> _Task instructions_:
For this exercise, copy the records below exactly and exclude every image.

> _Records to process_:

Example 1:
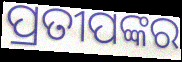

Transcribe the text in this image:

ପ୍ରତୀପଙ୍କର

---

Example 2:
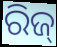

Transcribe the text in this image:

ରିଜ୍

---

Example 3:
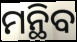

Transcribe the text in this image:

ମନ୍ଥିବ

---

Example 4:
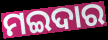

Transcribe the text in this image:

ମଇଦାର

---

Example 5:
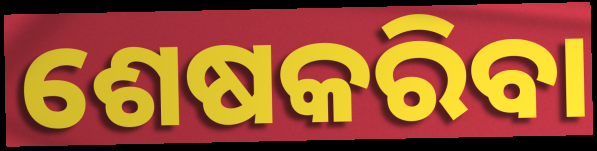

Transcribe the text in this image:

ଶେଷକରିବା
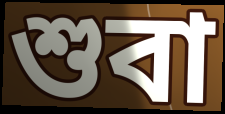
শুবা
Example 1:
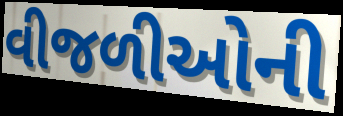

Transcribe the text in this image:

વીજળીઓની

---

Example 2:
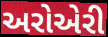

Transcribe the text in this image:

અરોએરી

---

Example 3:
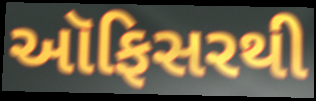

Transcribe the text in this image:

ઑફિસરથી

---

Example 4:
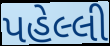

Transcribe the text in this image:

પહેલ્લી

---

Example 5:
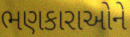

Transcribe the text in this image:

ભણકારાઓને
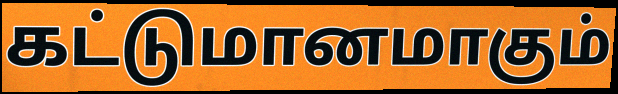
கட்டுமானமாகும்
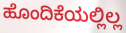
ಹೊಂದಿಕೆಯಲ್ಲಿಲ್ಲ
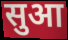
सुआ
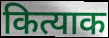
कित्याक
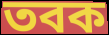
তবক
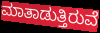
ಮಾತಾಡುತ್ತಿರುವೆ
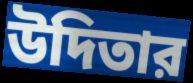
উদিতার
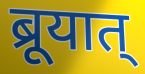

> _Output of the task_:
Example 1:

Transcribe the text in this image:

ପ୍ରତୀପଙ୍କର

---

Example 2:

Transcribe the text in this image:

ରିଜ୍

---

Example 3:

Transcribe the text in this image:

ମନ୍ଥିବ

---

Example 4:

Transcribe the text in this image:

ମଇଦାର

---

Example 5:

Transcribe the text in this image:

ଶେଷକରିବା
শুবা
Example 1:

Transcribe the text in this image:

વીજળીઓની

---

Example 2:

Transcribe the text in this image:

અરોએરી

---

Example 3:

Transcribe the text in this image:

ઑફિસરથી

---

Example 4:

Transcribe the text in this image:

પહેલ્લી

---

Example 5:

Transcribe the text in this image:

ભણકારાઓને
கட்டுமானமாகும்
ಹೊಂದಿಕೆಯಲ್ಲಿಲ್ಲ
सुआ
कित्याक
তবক
ಮಾತಾಡುತ್ತಿರುವೆ
উদিতার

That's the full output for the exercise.